Structure and Dynamics in Collectives
Speaker: P. S. Krishnaprasad, University of Maryland
Series: Baetjer Colloquium
Location:
Bowen Hall Room 222
Date/Time: Friday, April 20, 2012, 3:30 p.m.
- 4:30 p.m.
Abstract:
Even a casual observer cannot but wonder about the inner dynamics at work in the agile choreography of a flock of starlings overhead that successfully eludes repeated attacks of a peregrine falcon. What are the laws that govern the steering inputs of a starling leading to such fluid-like collective motion? Can we synthesize similar abilities in aerial robotic flocks? In this talk, we explore how ideas of geometrical character offer useful perspectives in answering such questions: for example, through investigation of the structure of configuration space; the synthesis of control strategies; the role of symmetries and reduction in closed loop dynamics; and the analysis of empirical data from biology. We will illustrate our approach in these directions, using some low dimensional examples. We will examine nonlinear smoothing schemes to assimilate sampled observations of collectives of continuous time dynamical systems, e.g. bird flocking events, into generative models with continuous time (steering) inputs and outputs. The purpose of such assimilation is to evaluate hypotheses of interest, based on correlations, delays, and mechanisms of interaction between elementary units of the observed population. Appeal to the maximum principle of Pontryagin leads to alternative computational schemes, and questions of integrability of extremals, of broader mathematical interest.
Biography:
P. S. Krishnaprasad received the Ph.D. degree from Harvard University in 1977. He taught in the Systems Engineering Department at Case Western Reserve University from 1977 to 1980. Since August 1980, he has been with the University of Maryland, currently a Professor of Electrical & Computer Engineering, with a joint appointment at the Institute for Systems Research.
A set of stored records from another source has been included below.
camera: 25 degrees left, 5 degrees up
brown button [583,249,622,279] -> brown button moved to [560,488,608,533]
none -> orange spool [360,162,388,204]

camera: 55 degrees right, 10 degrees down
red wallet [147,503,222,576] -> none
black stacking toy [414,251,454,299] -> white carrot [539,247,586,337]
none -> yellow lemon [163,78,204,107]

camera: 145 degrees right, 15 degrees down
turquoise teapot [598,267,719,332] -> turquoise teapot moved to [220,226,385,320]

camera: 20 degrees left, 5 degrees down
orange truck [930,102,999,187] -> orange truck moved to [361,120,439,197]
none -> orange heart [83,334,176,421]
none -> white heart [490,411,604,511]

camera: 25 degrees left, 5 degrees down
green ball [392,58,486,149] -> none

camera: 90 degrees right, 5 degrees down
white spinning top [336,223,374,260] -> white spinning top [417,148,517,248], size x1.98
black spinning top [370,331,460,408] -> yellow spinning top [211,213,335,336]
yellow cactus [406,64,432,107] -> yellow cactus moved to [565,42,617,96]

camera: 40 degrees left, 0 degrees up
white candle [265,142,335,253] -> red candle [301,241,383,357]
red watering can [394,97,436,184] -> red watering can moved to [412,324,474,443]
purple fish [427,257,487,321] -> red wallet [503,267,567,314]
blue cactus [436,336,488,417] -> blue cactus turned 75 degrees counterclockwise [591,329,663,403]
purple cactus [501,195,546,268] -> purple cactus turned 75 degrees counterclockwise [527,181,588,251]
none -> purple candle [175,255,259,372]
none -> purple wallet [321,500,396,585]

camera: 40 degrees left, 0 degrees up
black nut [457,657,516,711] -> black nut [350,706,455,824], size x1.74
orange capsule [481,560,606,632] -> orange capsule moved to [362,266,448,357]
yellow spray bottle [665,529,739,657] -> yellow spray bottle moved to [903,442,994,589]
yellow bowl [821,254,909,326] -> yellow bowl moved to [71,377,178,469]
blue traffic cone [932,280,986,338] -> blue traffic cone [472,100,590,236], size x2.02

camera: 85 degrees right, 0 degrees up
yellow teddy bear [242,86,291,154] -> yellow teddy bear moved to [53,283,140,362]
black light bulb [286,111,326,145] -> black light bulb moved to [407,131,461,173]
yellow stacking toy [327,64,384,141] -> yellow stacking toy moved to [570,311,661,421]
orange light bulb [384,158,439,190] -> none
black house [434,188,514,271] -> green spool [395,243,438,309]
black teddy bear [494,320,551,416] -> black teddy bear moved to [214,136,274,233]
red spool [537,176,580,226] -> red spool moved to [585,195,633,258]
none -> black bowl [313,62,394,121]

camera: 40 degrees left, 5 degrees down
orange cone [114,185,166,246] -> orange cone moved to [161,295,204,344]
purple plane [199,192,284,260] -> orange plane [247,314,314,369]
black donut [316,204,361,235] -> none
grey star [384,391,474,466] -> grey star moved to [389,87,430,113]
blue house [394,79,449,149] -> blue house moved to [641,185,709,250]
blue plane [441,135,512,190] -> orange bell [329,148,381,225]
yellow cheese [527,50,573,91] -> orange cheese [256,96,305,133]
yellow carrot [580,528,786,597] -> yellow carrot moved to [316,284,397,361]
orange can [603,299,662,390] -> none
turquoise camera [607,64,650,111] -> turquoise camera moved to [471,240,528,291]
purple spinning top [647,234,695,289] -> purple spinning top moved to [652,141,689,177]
His interests lie in the areas of geometric control theory, filtering and signal processing, robotics, acoustics, and biologically-inspired approaches to control, sensing and computation. His work is now focused on pursuit and cohesion in nature and in engineered systems. He is a Fellow of the IEEE. He delivered the Munich Mathematical Colloquium Lecture in fall 2006, and the Hendrik W. Bode Lecture of the IEEE Control Systems Society in 2007.